The ion yield measured by intensity selective scanning depends very specifically on the spatial distribution of intensity within our focal volume. To make this measurement more universal, we remove this dependence through a deconvolution technique⁷, requiring the measured ion yield and theoretical on-axis intensity as a function of focal position as inputs. The resulting PPI is independent of the variation of the signal-producing volume. We are also able to account for the unavoidable diffraction of the laser pulse⁷ by solving the Huygens—Fresnel diffraction integral.
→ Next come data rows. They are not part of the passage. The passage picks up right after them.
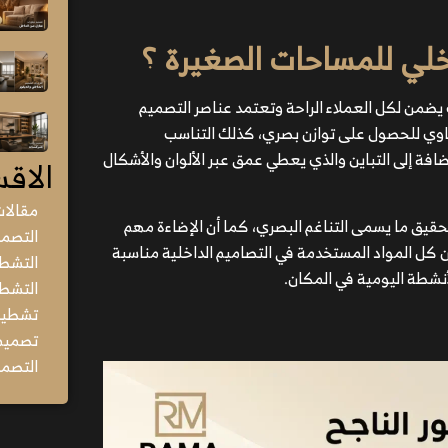
خلي للمساحات الصغيرة ؟
 يضمن لكل العملاء الراحة وتعتمد عناصر التصميم
ساوي للحصول على توازن بصري، كذلك التناسب
فة إلى التباين والذي يعطي عمق عبر الألوان والأشكال
الاقس
مقالا
حقيق ما يسمى التناغم البصري، كما أن الإضاءة مهم
التصمي
ن كل المواد المستخدمة في التصاميم الداخلية مناسبة
التشط
نشطة اليومية في المكان.
التشطي
تشطيب 
تصميم 
التصمي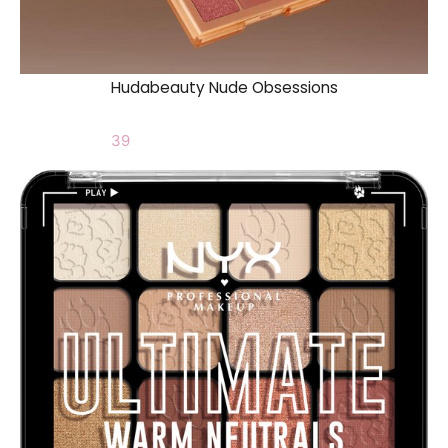
Hudabeauty Nude Obsessions
39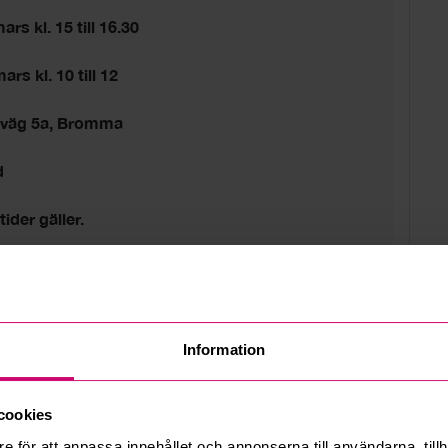
rs kl. 15 till 16.30
rs kl. 10 till 12
sväg 5a, Bromma
d
tider gäller.
Information
cookies
e för att anpassa innehållet och annonserna till användarna, tillh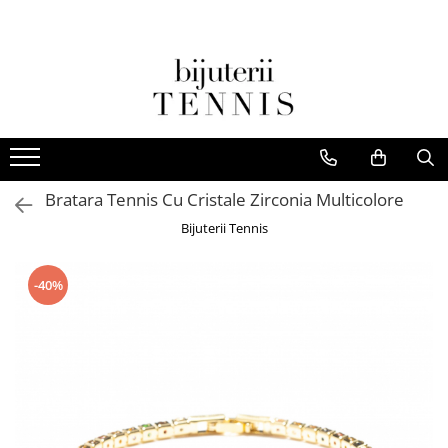
Bratara Tennis Cu Cristale Zirconia Multicolore
Bijuterii Tennis
-40%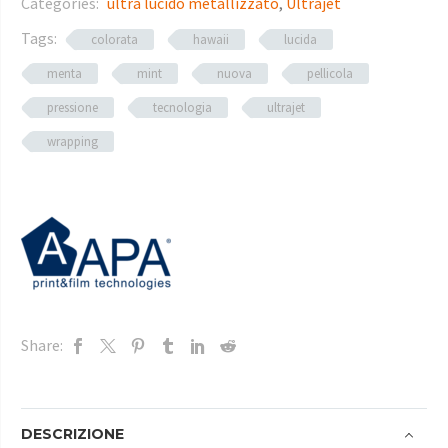
Categories:
ultra lucido metallizzato
,
Ultrajet
Tags:
colorata
hawaii
lucida
menta
mint
nuova
pellicola
pressione
tecnologia
ultrajet
wrapping
Share:
DESCRIZIONE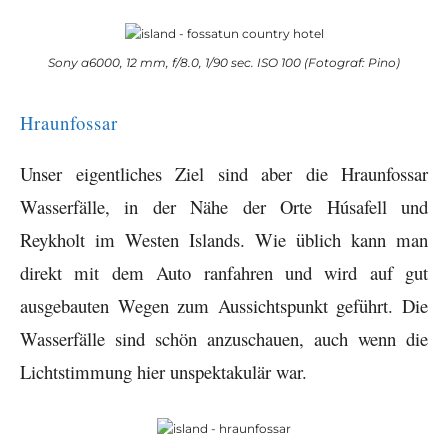
Sony a6000, 12 mm, f/8.0, 1/90 sec. ISO 100 (Fotograf: Pino)
Hraunfossar
Unser eigentliches Ziel sind aber die Hraunfossar
Wasserfälle, in der Nähe der Orte Húsafell und
Reykholt im Westen Islands. Wie üblich kann man
direkt mit dem Auto ranfahren und wird auf gut
ausgebauten Wegen zum Aussichtspunkt geführt. Die
Wasserfälle sind schön anzuschauen, auch wenn die
Lichtstimmung hier unspektakulär war.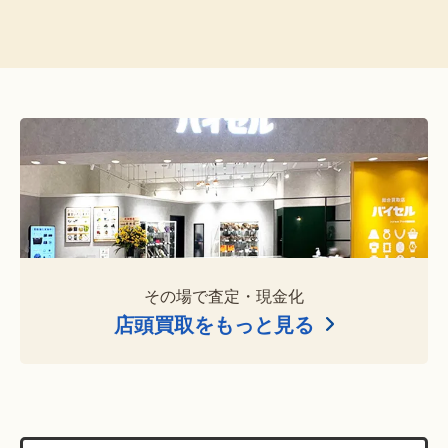
その場で査定・現金化
店頭買取をもっと見る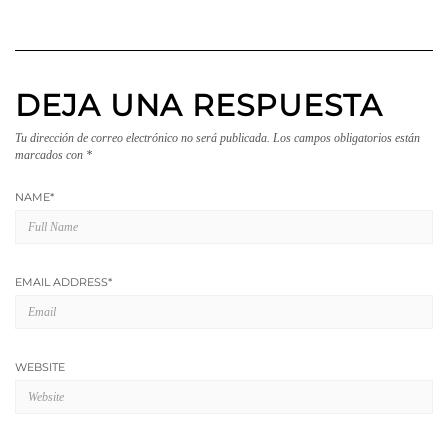
DEJA UNA RESPUESTA
Tu dirección de correo electrónico no será publicada.
Los campos obligatorios están
marcados con
*
NAME
*
EMAIL ADDRESS
*
WEBSITE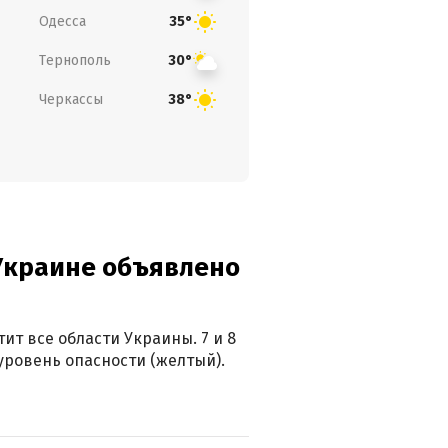
Одесса
35°
Тернополь
30°
Черкассы
38°
 Украине объявлено
ит все области Украины. 7 и 8
 уровень опасности (желтый).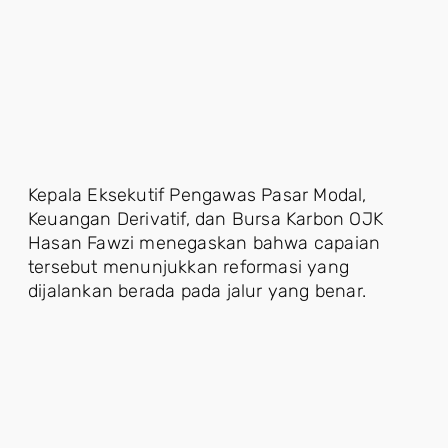
Kepala Eksekutif Pengawas Pasar Modal,
Keuangan Derivatif, dan Bursa Karbon OJK
Hasan Fawzi menegaskan bahwa capaian
tersebut menunjukkan reformasi yang
dijalankan berada pada jalur yang benar.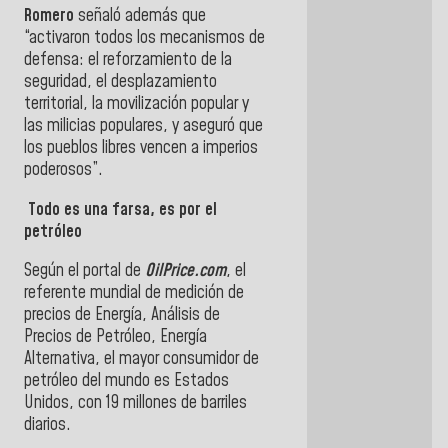
Romero
señaló además que
“activaron todos los mecanismos de
defensa: el reforzamiento de la
seguridad, el desplazamiento
territorial, la movilización popular y
las milicias populares, y aseguró que
los pueblos libres vencen a imperios
poderosos”.
Todo es una farsa, es por el
petróleo
Según el portal de
OilPrice.com
, el
referente mundial de medición de
precios de Energía, Análisis de
Precios de Petróleo, Energía
Alternativa, el mayor consumidor de
petróleo del mundo es Estados
Unidos, con 19 millones de barriles
diarios.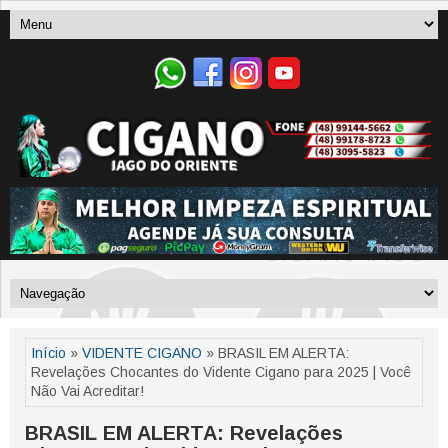
Início
»
VIDENTE CIGANO
» BRASIL EM ALERTA:
Revelações Chocantes do Vidente Cigano para 2025 | Você
Não Vai Acreditar!
BRASIL EM ALERTA: Revelações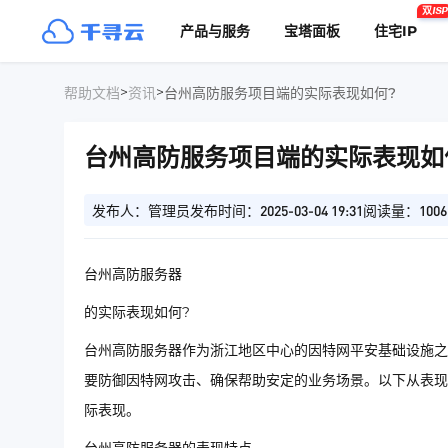
双ISP
产品与服务
宝塔面板
住宅IP
>
>
帮助文档
资讯
台州高防服务项目端的实际表现如何?
台州高防服务项目端的实际表现如
发布人：管理员
发布时间：2025-03-04 19:31
阅读量：1006
台州高防服务器
的实际表现如何?
台州高防服务器作为浙江地区中心的因特网平安基础设施之
要防御因特网攻击、确保帮助安定的业务场景。以下从表现
际表现。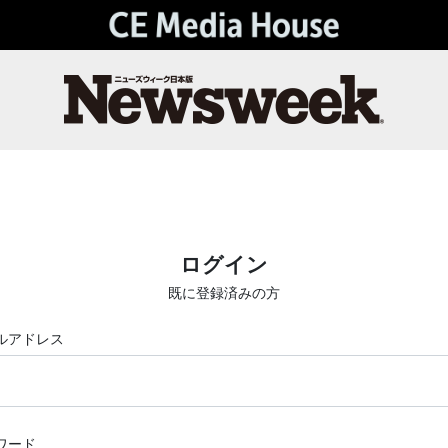
ログイン
既に登録済みの方
ルアドレス
ワード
The PPI is equivalent to the response of a single atom to a spatially infinite laser focus, directly comparable to theoretical predictions, which tend to be presented in terms of a homogenous laser field. The PPI results are valid up to saturation, however at higher intensities the deconvolution breaks down, and the PPI is defined as unity. By measuring the first derivative of the PPI, the saturation intensity is defined as the point at which the gradient falls below the equivalent uncertainty on the PPI. The uncertainty is estimated by calculating the statistical deviation in the recorded average time-of-flight signal, and the upper and lower confidence interval corresponding to 1 s.d. was propagated through the deconvolution procedure. Furthermore, the probability at which saturation occurs depends on the quantum efficiency of the detector, which varies with charge state. The deconvolution method can be used to remove this dependence by normalizing the saturation PPI to unity.

Conservation of probability

Consider the PPI(n) for n=1, 2 as shown in Fig. 3. At low intensity, PPI(1) is small, and increases with intensity up to saturation at an intensity of 1 PW cm⁻². However, as is often the case in atomic ionization, PPI(2) is non-zero at this intensity. The condition for conserving probability is that the sum of probabilities is less than unity below the saturation intensity of PPI(1) or equal to unity above the saturation intensity of PPI(1), thus at an intensity greater than ∼1 PW cm⁻², the conserved probability of ionization to Ar⁺, CPI(1) must be less than unity as PPI(2) is non-zero. This definition is extended to an N electron system in the present work. The uncertainty in the CPI is estimated by propagating the uncertainty in the PPI through the deconvolution procedure.